• _EXERCISE BRIEF_
Repeat the records exactly, minus the pictures.
[[ SUPPLIED RECORDS open ]]
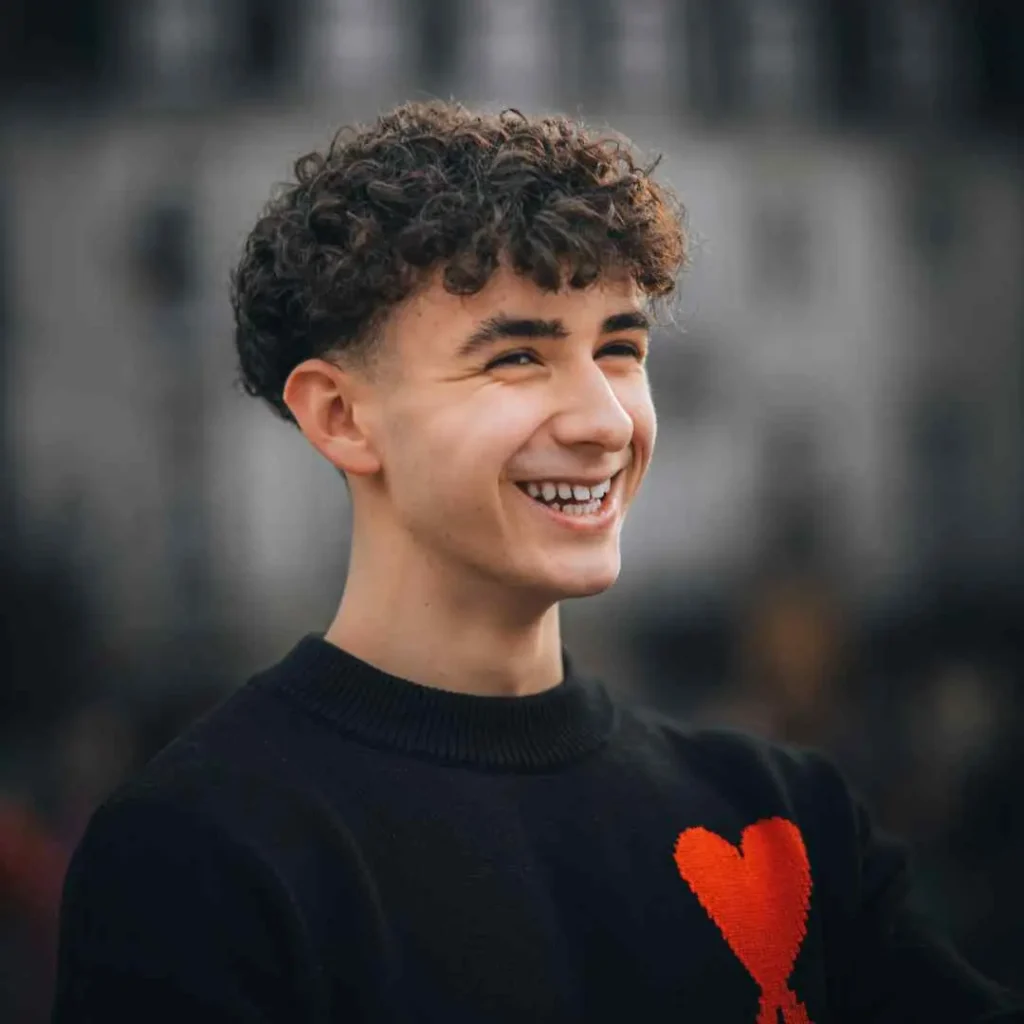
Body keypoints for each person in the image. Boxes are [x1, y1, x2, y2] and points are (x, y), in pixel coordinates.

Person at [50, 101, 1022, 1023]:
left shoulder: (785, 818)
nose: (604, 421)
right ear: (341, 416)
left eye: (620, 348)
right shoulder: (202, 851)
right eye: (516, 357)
[[ SUPPLIED RECORDS closed ]]
• _RESPONSE AREA_
Body keypoints for each person in the image. Boxes are [x1, y1, x2, y2] and points are (x, y), in pixel coordinates.

Person at [50, 101, 1022, 1023]:
left shoulder: (785, 818)
nose: (604, 421)
right ear: (341, 416)
left eye: (620, 348)
right shoulder: (202, 851)
right eye: (516, 357)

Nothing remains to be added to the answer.